Exercise
Scan the entries line by line and return those with "that".

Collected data
────────────────────

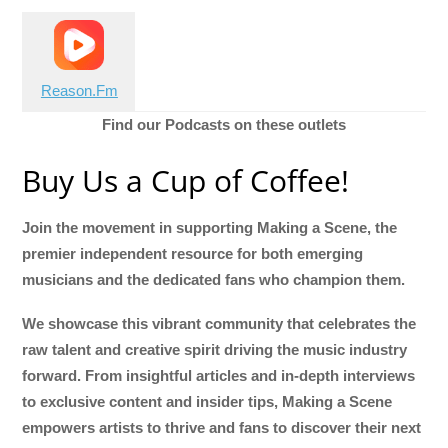
Reason.Fm
Find our Podcasts on these outlets
Buy Us a Cup of Coffee!
Join the movement in supporting Making a Scene, the
premier independent resource for both emerging
musicians and the dedicated fans who champion them.
We showcase this vibrant community that celebrates the
raw talent and creative spirit driving the music industry
forward. From insightful articles and in-depth interviews
to exclusive content and insider tips, Making a Scene
empowers artists to thrive and fans to discover their next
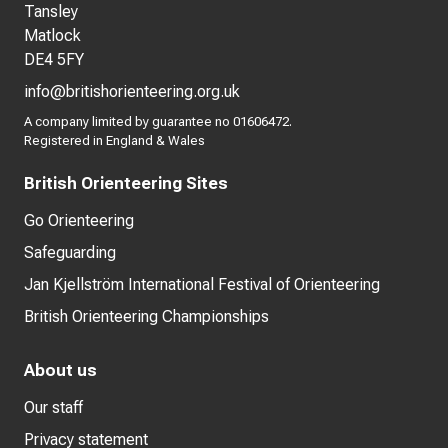
Tansley
Matlock
DE4 5FY
info@britishorienteering.org.uk
A company limited by guarantee no 01606472.
Registered in England & Wales
British Orienteering Sites
Go Orienteering
Safeguarding
Jan Kjellström International Festival of Orienteering
British Orienteering Championships
About us
Our staff
Privacy statement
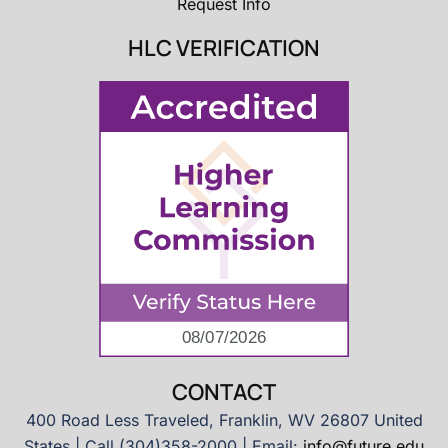
Request Info
HLC VERIFICATION
CONTACT
400 Road Less Traveled, Franklin, WV 26807 United
States | Call (304)358-2000 | Email:
info@future.edu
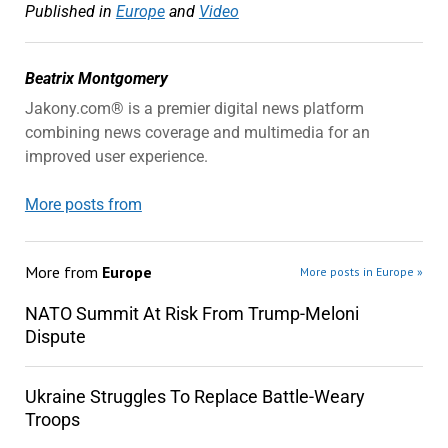
Published in
Europe
and
Video
Beatrix Montgomery
Jakony.com® is a premier digital news platform
combining news coverage and multimedia for an
improved user experience.
More posts from
More from
Europe
More posts in Europe »
NATO Summit At Risk From Trump-Meloni
Dispute
Ukraine Struggles To Replace Battle-Weary
Troops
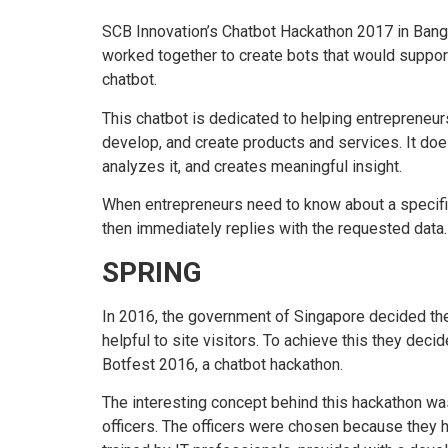
SCB Innovation’s Chatbot Hackathon 2017 in Bang
worked together to create bots that would suppor
chatbot.
This chatbot is dedicated to helping entrepreneurs
develop, and create products and services. It doe
analyzes it, and creates meaningful insight.
When entrepreneurs need to know about a specific t
then immediately replies with the requested data.
SPRING
In 2016, the government of Singapore decided the
helpful to site visitors. To achieve this they de
Botfest 2016, a chatbot hackathon.
The interesting concept behind this hackathon wa
officers. The officers were chosen because they 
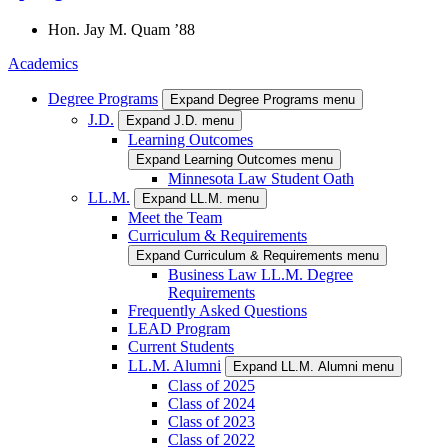
Hon.
Jay M.
Quam
’88
Academics
Degree Programs
Expand Degree Programs menu
J.D.
Expand J.D. menu
Learning Outcomes
Expand Learning Outcomes menu
Minnesota Law Student Oath
LL.M.
Expand LL.M. menu
Meet the Team
Curriculum & Requirements
Expand Curriculum & Requirements menu
Business Law LL.M. Degree
Requirements
Frequently Asked Questions
LEAD Program
Current Students
LL.M. Alumni
Expand LL.M. Alumni menu
Class of 2025
Class of 2024
Class of 2023
Class of 2022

────────────────────

Solution
We showcase this vibrant community that celebrates the
worked together to create bots that would suppor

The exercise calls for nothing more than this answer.